Anna Lewandowska od lat prowadzi instagramowy profil, na którym pokazuje nie tylko zdjęcia dokumentujące jej życie prywatne, ale także ćwiczenia i przepisy na zdrowe dania. Trenerka i dietetyczka miała już okazję zaliczyć wpadkę związaną z jedną z jej porad. W 2017 roku zajęła drugie miejsce w konkursie na "Biologiczną Bzdurę Roku" za stwierdzenie, że smalec gęsi to bogate źródło białka. Tym razem ma okazję powtórzyć swój niechlubny sukces.
W styczniu 2020 roku Anna Lewandowska poinformowała fanów, w jaki sposób leczy chorą córkę. Trenerka, która znana jest z promowania zdrowego stylu życia przyznała, że doskonałym sposobem na walkę z kaszlem jest smarowanie klatki piersiowej gęsim smalcem:
Leczenie naturalnymi metodami opartymi na przepisach naszych babć staje się coraz bardziej popularne. Jedną z takich metod jest okład ze smalcu. Pomoże ci on w walce z kaszlem – pisze Anna na swoim blogu "Healthy Plann by Ann".

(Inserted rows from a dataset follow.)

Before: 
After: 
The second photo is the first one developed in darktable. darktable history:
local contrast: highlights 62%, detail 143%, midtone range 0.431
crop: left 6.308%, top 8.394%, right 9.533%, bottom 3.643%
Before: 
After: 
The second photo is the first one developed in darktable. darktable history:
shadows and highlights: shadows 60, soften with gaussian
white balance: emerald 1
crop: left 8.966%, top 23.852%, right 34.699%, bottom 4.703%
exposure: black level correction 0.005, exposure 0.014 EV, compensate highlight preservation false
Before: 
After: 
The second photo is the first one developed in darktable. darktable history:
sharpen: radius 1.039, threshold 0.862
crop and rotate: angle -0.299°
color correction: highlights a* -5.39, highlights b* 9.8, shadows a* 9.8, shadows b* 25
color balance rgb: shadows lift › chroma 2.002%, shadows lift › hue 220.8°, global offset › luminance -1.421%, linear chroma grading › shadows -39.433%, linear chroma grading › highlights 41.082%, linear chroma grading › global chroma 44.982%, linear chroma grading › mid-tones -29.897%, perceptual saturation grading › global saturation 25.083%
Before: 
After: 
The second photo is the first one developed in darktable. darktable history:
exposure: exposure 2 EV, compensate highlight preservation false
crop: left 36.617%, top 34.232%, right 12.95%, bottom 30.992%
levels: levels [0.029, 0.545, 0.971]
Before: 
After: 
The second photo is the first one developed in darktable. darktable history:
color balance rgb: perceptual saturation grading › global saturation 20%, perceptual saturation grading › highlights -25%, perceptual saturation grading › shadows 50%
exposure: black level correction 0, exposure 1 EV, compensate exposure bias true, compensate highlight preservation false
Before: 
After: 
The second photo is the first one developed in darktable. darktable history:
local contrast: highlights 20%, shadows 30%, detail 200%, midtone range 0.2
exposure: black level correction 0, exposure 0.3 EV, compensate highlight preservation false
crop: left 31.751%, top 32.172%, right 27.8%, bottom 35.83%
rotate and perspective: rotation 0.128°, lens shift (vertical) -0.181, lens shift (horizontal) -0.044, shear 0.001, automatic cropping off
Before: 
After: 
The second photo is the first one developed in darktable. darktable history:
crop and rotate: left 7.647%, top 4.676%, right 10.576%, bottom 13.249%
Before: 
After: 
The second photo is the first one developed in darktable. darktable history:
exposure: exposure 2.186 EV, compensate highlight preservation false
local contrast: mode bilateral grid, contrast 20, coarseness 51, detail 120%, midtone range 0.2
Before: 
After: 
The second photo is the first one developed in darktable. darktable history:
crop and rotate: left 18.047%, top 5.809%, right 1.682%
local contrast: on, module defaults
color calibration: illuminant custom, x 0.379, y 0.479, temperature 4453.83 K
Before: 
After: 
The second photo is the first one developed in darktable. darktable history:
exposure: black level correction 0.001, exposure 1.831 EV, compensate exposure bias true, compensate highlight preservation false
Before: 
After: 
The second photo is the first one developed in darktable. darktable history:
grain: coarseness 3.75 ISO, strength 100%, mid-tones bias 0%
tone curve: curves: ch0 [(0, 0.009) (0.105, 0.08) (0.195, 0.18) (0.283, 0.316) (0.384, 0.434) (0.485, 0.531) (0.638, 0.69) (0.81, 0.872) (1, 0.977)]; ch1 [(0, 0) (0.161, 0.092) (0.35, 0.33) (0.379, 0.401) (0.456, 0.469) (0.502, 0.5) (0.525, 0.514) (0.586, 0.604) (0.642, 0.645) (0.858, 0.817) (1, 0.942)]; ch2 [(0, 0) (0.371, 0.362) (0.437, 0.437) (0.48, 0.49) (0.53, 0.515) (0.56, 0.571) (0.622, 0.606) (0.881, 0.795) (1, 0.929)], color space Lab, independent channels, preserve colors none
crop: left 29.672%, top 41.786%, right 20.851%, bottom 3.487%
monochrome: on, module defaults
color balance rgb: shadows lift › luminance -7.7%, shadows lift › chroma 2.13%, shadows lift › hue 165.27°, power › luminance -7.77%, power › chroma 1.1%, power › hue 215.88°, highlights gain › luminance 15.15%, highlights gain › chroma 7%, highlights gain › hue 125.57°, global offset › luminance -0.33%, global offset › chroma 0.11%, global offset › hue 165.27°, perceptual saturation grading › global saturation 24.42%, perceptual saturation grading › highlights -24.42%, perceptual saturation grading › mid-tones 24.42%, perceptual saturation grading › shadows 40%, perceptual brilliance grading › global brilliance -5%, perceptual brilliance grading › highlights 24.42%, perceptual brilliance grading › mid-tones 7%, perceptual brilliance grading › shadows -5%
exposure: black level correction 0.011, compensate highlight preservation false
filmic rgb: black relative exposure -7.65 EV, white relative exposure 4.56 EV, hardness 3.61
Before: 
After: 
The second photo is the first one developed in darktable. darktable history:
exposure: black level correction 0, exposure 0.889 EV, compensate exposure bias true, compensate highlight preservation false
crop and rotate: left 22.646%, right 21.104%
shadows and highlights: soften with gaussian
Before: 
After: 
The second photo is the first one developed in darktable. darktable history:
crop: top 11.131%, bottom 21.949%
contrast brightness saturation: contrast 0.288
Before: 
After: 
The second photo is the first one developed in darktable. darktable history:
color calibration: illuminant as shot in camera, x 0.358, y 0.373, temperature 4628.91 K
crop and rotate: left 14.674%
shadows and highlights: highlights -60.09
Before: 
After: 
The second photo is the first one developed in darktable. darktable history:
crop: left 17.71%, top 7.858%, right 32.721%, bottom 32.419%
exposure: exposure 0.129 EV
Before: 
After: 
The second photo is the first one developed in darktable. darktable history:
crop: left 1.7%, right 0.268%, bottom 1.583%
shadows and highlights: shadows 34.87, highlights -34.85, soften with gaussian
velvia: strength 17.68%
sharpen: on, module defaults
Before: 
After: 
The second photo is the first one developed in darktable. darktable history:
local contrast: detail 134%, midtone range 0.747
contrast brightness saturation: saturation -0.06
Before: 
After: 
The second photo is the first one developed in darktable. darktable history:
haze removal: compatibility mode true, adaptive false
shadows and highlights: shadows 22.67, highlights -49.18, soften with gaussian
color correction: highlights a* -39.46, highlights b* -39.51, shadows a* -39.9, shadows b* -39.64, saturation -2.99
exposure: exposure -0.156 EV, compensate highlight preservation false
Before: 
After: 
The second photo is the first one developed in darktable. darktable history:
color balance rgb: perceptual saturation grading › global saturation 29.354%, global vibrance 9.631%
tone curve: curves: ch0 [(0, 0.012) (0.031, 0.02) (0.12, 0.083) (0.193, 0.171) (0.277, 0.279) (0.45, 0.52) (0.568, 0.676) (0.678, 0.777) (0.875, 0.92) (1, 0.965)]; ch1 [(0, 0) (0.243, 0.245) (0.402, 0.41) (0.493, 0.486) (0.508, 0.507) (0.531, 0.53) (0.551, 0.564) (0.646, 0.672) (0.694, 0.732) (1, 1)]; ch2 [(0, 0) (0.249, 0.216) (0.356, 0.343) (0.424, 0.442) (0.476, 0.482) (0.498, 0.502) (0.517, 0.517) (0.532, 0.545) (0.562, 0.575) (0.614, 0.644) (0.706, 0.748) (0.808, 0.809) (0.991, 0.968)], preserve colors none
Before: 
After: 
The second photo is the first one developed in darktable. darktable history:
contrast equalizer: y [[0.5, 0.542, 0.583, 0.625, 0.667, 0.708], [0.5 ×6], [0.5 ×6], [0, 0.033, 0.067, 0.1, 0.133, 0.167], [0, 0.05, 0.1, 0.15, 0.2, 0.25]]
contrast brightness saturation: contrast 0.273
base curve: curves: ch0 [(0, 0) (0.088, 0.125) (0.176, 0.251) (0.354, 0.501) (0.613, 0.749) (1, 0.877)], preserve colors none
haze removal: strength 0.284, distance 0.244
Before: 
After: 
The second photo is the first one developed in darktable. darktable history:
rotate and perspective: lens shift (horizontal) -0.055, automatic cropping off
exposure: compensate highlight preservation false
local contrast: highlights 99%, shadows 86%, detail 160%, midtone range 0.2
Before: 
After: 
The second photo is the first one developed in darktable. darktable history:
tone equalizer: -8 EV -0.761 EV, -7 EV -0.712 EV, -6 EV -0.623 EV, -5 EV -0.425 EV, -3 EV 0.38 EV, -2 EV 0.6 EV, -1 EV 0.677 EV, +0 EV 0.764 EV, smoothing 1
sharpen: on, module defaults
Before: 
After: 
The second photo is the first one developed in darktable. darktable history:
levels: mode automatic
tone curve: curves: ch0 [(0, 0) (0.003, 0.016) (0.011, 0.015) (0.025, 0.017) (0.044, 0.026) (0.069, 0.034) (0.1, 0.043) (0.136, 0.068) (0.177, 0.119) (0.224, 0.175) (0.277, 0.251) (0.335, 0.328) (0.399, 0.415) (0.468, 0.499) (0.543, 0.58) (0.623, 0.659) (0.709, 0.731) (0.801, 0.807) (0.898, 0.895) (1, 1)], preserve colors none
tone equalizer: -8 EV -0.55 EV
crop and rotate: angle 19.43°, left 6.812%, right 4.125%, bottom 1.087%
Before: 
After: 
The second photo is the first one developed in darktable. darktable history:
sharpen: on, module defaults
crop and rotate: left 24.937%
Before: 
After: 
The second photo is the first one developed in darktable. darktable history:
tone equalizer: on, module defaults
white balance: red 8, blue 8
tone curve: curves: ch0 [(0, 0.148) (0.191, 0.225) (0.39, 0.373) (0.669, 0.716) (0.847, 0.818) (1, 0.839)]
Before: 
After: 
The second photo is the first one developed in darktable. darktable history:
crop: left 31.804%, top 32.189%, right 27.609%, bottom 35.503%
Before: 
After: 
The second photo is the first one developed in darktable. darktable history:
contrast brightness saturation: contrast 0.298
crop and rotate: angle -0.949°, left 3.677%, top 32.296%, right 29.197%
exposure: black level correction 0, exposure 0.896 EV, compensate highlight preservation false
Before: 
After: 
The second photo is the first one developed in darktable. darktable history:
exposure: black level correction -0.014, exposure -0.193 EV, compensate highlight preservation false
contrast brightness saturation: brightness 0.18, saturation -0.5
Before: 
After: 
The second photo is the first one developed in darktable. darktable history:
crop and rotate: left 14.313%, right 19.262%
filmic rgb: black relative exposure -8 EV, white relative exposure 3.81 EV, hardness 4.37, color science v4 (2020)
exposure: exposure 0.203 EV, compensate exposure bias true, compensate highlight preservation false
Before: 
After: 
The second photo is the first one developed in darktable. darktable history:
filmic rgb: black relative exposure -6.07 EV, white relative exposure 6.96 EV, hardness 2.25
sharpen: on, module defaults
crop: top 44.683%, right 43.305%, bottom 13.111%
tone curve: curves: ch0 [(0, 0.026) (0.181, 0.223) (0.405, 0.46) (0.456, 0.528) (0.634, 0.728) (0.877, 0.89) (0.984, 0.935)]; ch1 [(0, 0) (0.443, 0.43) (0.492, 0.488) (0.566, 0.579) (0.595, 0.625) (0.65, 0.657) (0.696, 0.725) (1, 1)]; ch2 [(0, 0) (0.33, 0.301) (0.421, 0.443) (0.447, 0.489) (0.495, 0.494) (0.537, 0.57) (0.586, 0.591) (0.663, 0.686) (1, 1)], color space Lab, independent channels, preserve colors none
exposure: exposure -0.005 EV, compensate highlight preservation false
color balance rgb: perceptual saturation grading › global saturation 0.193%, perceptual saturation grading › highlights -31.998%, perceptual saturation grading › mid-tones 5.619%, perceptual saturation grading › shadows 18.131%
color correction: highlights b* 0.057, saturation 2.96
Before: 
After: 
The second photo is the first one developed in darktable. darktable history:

Niekonwencjonalne, niepotwierdzone sposoby leczenia spotkały się z krytyką i zapewniły Annie Lewandowskiej kolejną nominację do "Biologicznej Bzdury Roku", tym razem za rok 2020. Plebiscyt organizowany przez portal "To tylko teoria" polega na wyborze najbardziej absurdalnej wypowiedzi, która pojawiła się w mediach, a jest niezgodna ze współczesną wiedzą naukową. Lewandowska drugi raz w historii pojawiła się w zestawieniu:
Na przeziębienie okład ze smalcu [gęsiego]. Jest skuteczny na kaszel i przeziębienie – możemy przeczytać na grafice prezentującej kandydatkę do "Biologicznej Bzdury Roku" za 2020 rok.
Na tegorocznej liście nominowanych widnieje także nazwisko Magdy Gessler, która w jednym z instagramowych wpisów przyznała, że wirusy grypy przyklejają się do cebuli. Myślicie, że któraś z pań w tym roku zdobędzie główną nagrodę?